Texto proporcionado:
□ □ □ □ □
Aunque quizás no sea yo el único culpable, quizás también su autor, Pedro Ojeda Escudero tenga mucho que ver por habernos regalado ‘La metáfora del mirlo’, una obra sin resquicios, pausas, trucos o rellenos innecesarios, que se anuncia como un ensayo revestido con la piel de un cuaderno de diarios, pero cuyo calado es mucho más profundo y su trascendencia ética y estética infinitamente más amplia.

‘La metáfora del mirlo’ ofrece la apariencia de un diario escrito entre el jueves, 12 de marzo de 2020 y el lunes, 25 de mayo del mismo año o, lo que es lo mismo, el periodo de confinamiento que el autor y Mayka, su pareja –a la que define en el apartado 151 de los 263 en que el libro está parcelado como el «centro de su paisaje, que lo salvó hace años de la tristeza»–, pasaron recluidos en la localidad de Béjar, con la sierra salmantina como decorado, escaparate y horizonte. Pero tras ese aspecto de acta notarial pormenorizado de un encierro antiviral imprevisto, se esconde una amalgama prodigiosa de atinadas reflexiones, de sabiduría cultural en general y literaria en concreto, de crítica social, de valoraciones médicas, científicas y políticas, de denuncias contra los más bajos instintos del ser humano y de defensa de los valores de las personas tanto a título individual como a nivel colectivo a la hora de enfrentarse a un enemigo devastador que ha servido para poner de manifiesto al mismo tiempo, en una época de incertidumbre absoluta, la fortaleza y la vulnerabilidad de la especie que domina la Tierra.
□ □ □ □ □
Coordenadas de articulaciones con nombre
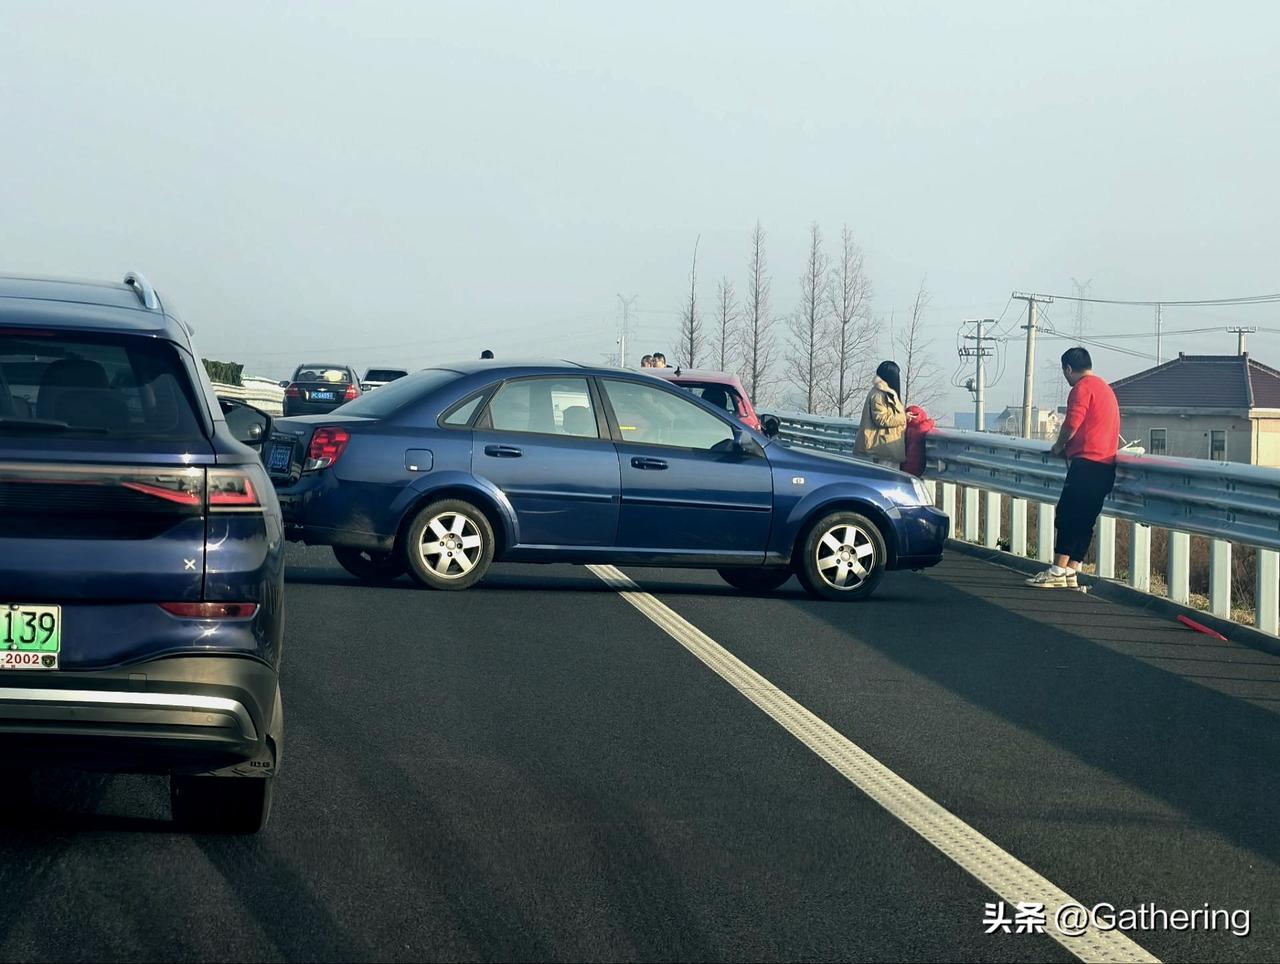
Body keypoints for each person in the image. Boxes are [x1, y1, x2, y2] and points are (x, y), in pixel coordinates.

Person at [1026, 347, 1121, 589]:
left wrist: (1059, 446)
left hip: (1086, 464)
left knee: (1067, 515)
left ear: (1068, 368)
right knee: (1085, 518)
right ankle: (1071, 570)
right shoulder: (1104, 388)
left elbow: (1072, 422)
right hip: (1106, 465)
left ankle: (1057, 570)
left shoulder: (1082, 388)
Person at [854, 360, 911, 465]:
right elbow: (881, 419)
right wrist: (903, 418)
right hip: (882, 448)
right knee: (887, 474)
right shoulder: (879, 395)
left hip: (883, 447)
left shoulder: (885, 392)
□ □ □ □ □
Continúa el texto sobre ‘La metáfora del mirlo’ a partir de su última oración.

Respuesta:
Aunque no acaban ahí los contenidos. Trufados entre ese latir de los días, compartimentado en apartados generalmente más extensos, aparecen episodios más breves, a veces como chispazos fugaces que son miradas a la naturaleza, aforismos, poemas que emocionan y animan al lector y dulcifican en cierto modo la parte más dolorosa del libro, la que denuncia con continuos altibajos motivacionales una realidad de enfermedad, sacrificios, restricciones, caída económica, miedo, dolor y muerte. Una realidad que nos contaron de forma exhaustiva los medios de comunicación y sobre la que Ojeda opina y emite sus juicios, comprensivos unas veces, escépticos otras, pero siempre ponderados y cargados de razones y argumentos.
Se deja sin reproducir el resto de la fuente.